Section 17: Distributed Systems

Purpose and Scope

A distributed system is a collection of independent computers that appears to its users as a single coherent system. The field's central challenge is that the components fail independently, communicate over unreliable networks, and have no shared clock — yet applications demand strong correctness guarantees, high availability, and predictable performance simultaneously.

This section covers the theoretical foundations (CAP theorem, PACELC, FLP impossibility) and the practical algorithms that production systems are built on: Paxos, Raft, and Zab for consensus; gossip protocols and SWIM for failure detection; consistent hashing and sharding for data distribution; vector clocks and CRDTs for causality and conflict resolution; 2-phase commit and Saga for distributed transactions. The section deliberately bridges theory and implementation, treating the gap between a paper algorithm and a production deployment as a subject of study in its own right.

Prerequisites

Section 15 (Networking): TCP semantics, network partitions, latency distributions
Section 16 (TCP/IP Internals): timeouts, connection failures, partial failure modes
Section 10 (Synchronization): local synchronization as a baseline for comparison
Familiarity with basic probability and discrete math

Learning Objectives

Upon completing this section you will be able to:

State the CAP theorem precisely, explain why it is often misapplied, and use PACELC for more nuanced trade-off analysis.
Explain the FLP impossibility result and what it implies for practical consensus (timeouts, failure detectors).
Trace a Paxos execution: prepare/promise, accept/accepted, and how the algorithm handles concurrent proposers.
Explain Raft's decomposition into leader election, log replication, and safety, and how it simplifies Paxos for implementors.
Describe the consistency model spectrum from sequential consistency through linearizability, causal consistency, and eventual consistency.
Explain consistent hashing and virtual nodes, and analyze its behavior under node addition/removal.
Design a system using vector clocks or version vectors to detect and resolve concurrent writes.
Explain CRDTs: what makes a data type conflict-free, examples (G-Counter, LWW-Register, OR-Set).
Explain 2-phase commit's failure modes and why the coordinator is a single point of blocking.
Describe the Saga pattern and its compensating transaction model.

Architecture Overview

  Application Layer
  ┌──────────────────────────────────────────────────────────────────┐
  │   Client Request                                                 │
  └──────────────────────────────┬───────────────────────────────────┘
                                 │
  ┌──────────────────────────────▼───────────────────────────────────┐
  │              Coordination Layer                                   │
  │   ┌─────────────┐  ┌──────────────┐  ┌────────────────────────┐ │
  │   │  Consensus  │  │   Leader     │  │  Distributed Lock      │ │
  │   │ Raft / Paxos│  │  Election    │  │  (Chubby/etcd/ZK)      │ │
  │   └─────────────┘  └──────────────┘  └────────────────────────┘ │
  └──────────────────────────────┬───────────────────────────────────┘
                                 │
  ┌──────────────────────────────▼───────────────────────────────────┐
  │              Data Distribution Layer                              │
  │   ┌──────────────────┐  ┌───────────────────────────────────┐   │
  │   │ Consistent Hash  │  │  Replication (sync/async/semi)    │   │
  │   │ Virtual Nodes    │  │  Quorum (majority / W+R > N)      │   │
  │   └──────────────────┘  └───────────────────────────────────┘   │
  └──────────────────────────────┬───────────────────────────────────┘
                                 │
  ┌──────────────────────────────▼───────────────────────────────────┐
  │              Failure Detection Layer                              │
  │   ┌──────────────────────────────────────────────────────────┐   │
  │   │  Heartbeat / SWIM / Gossip / Phi Accrual Detector        │   │
  │   └──────────────────────────────────────────────────────────┘   │
  └──────────────────────────────┬───────────────────────────────────┘
                                 │
  ┌──────────────────────────────▼───────────────────────────────────┐
  │              Physical Layer (N nodes, unreliable network)         │
  │   Node A ────── Node B ────── Node C                             │
  │     │                            │                               │
  │   CRASH                    PARTITION ←─── Node D                 │
  └──────────────────────────────────────────────────────────────────┘

  Consistency Spectrum:
  Linearizable ──► Sequential ──► Causal ──► FIFO ──► Eventual
  (strongest)                                          (weakest)

(Records excerpted from a collection)
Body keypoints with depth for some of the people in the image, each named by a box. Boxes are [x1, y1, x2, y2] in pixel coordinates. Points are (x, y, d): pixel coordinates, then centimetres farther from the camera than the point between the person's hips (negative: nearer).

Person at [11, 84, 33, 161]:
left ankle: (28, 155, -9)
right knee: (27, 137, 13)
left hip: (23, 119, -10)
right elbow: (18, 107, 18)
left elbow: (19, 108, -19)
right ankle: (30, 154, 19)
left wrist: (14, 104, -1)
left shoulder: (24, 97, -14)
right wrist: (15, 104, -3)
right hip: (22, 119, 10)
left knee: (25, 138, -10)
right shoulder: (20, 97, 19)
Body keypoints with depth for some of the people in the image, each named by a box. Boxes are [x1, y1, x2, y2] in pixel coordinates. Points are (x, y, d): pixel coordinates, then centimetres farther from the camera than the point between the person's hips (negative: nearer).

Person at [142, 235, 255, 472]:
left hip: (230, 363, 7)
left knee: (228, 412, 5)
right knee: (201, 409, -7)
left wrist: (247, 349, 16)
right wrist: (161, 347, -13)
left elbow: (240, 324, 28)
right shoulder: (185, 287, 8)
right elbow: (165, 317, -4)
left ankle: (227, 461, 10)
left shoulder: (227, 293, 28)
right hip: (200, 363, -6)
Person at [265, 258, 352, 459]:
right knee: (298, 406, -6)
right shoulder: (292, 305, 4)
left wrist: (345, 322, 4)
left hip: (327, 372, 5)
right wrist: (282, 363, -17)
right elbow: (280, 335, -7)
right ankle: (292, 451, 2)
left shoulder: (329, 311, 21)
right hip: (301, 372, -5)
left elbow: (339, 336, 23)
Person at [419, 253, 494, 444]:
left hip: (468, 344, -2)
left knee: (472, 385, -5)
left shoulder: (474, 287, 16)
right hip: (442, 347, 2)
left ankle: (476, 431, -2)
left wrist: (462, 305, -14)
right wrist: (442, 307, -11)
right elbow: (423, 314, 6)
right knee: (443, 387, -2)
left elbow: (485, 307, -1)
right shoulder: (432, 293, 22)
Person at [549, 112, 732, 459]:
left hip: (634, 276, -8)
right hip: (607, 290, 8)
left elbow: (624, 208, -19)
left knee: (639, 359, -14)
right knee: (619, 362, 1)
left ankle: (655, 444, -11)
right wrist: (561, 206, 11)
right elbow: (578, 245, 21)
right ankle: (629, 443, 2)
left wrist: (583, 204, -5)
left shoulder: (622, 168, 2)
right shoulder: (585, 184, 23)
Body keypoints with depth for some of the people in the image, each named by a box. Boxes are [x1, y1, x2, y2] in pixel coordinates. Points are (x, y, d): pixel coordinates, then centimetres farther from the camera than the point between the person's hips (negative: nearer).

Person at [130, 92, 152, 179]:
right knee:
==
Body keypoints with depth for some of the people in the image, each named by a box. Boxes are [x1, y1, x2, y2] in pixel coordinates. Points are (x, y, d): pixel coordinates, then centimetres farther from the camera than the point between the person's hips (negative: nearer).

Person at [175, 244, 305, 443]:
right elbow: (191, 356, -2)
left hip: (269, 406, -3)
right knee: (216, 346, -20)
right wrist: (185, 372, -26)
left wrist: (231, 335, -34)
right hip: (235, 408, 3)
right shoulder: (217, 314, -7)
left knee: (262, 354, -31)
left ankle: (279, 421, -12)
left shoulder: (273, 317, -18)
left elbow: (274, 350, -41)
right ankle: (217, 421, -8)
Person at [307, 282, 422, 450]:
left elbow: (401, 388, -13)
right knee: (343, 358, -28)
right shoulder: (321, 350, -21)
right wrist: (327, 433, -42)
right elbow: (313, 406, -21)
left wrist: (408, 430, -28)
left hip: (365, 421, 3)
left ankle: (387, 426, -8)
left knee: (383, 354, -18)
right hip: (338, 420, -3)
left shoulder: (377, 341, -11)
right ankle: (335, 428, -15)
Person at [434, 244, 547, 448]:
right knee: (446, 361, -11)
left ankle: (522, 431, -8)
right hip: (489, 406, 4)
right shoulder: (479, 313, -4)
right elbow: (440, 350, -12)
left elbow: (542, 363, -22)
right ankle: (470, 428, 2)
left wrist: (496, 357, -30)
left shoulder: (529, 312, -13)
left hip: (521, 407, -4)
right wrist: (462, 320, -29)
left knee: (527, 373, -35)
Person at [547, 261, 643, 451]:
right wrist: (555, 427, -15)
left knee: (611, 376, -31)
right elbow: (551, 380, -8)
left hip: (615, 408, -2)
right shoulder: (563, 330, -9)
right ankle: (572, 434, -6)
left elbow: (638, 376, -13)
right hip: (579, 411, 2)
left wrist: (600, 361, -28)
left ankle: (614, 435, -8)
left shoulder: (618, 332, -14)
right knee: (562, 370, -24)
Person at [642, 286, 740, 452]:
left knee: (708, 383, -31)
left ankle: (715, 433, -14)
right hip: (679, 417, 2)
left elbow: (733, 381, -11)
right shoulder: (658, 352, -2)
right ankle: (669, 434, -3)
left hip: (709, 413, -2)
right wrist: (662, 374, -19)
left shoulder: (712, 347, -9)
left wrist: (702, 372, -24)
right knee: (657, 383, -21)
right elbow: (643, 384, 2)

* **QUESTIONS TO ANSWER**:
• A. Retype the part of the distributed systems section that begins at the words "Prerequisites" and stops after "nuanced trade-off analysis.".
• B. Decide whether each statement agrees with the distributed systems section, answering yes or no and quoting the words that settle it: (i) Raft is named as a consensus algorithm. (ii) Network partitions are listed under the Section 10 prerequisite. (iii) Vector clocks and CRDTs are presented as tools for data distribution.
These lines have no connection to the distributed systems section.

* **ANSWERS**:
• A.
Prerequisites

Section 15 (Networking): TCP semantics, network partitions, latency distributions
Section 16 (TCP/IP Internals): timeouts, connection failures, partial failure modes
Section 10 (Synchronization): local synchronization as a baseline for comparison
Familiarity with basic probability and discrete math

Learning Objectives

Upon completing this section you will be able to:

State the CAP theorem precisely, explain why it is often misapplied, and use PACELC for more nuanced trade-off analysis.

• B.
(i) Yes: "Paxos, Raft, and Zab for consensus"
(ii) No: "Section 15 (Networking): TCP semantics, network partitions, latency distributions"
(iii) No: "vector clocks and CRDTs for causality and conflict resolution"